Since a⋆b is defined for all a,b∈G, ⋆ is well defined, and G is closed under ⋆, thus ⋆ is a well defined binary operation.
Associativity:
(a⋆b)⋆c=(a+b-⌊a+b⌋)+c-⌊(a+b-⌊a+b⌋)+c⌋
=a+(b+(-⌊a+b⌋)+c)-⌊a+(b+(-⌊a+b⌋)+c)⌋ (group axiom (i))
=a+(b+c+(-⌊a+b⌋))-⌊a+(b+c+(-⌊a+b⌋))⌋ (ring axiom (i))
=a+(b+c-⌊a+b⌋)-⌊a+(b+c-⌊a+b⌋)⌋
=a+(b+c-⌊c+b⌋)-⌊a+(b+c-⌊c+b⌋)⌋ (a=c by transitivity of ⋆ because a⋆b and b⋆c)
=a+(b+c-⌊b+c⌋)-⌊a+(b+c-⌊b+c⌋)⌋ (ring axiom (i))
=a⋆(b⋆c)
Identity:
0⋆a=a⋆0 (see “Symmetric”)
=a+0-⌊a+0⌋
=a-⌊a⌋ (group axiom (ii))
=a-0 or =a-1
=a+(-0) or =a-1
=a+(-1)0 (Proposition 7.1(4)) or =a-1
⇒a=a-1 (Proposition 7.1(1)) (1)
Thus, subracting a from both sides of (1) yields 0=-1. Substituting 0=-1 into equation (1) gives that a=a and therefore 0⋆a=a⋆0=a as desired.
Inverses:
Let d∈G-{0} and note that 1-d∈G-{0} for all d∈G-{0}. The “Identity” section shows that the inverse of 0 is 0.

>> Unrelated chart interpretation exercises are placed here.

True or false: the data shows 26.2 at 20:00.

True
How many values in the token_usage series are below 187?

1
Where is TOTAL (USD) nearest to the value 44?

(1-d)⋆d=d⋆(1-d) (see “Symmetric”)
=d+(1-d)-⌊d+(1-d)⌋
=d+(1+(-d))+(-⌊d+(1+(-d))⌋)
=d+((-d)+1)+(-⌊d+((-d)+1)⌋) (ring axiom (i))
=d+(-d)+1+(-⌊d+(-d)+1⌋) (Proposition 1.1(5))
=0+1+(-⌊0+1⌋) (group axiom (iii))
=1+(-⌊1⌋) (group axiom (ii))
=1+(-1)
=0 (group axiom (iii))
Abelian:
See “Symmetric.”
Hence (G,⋆) is an abelian group.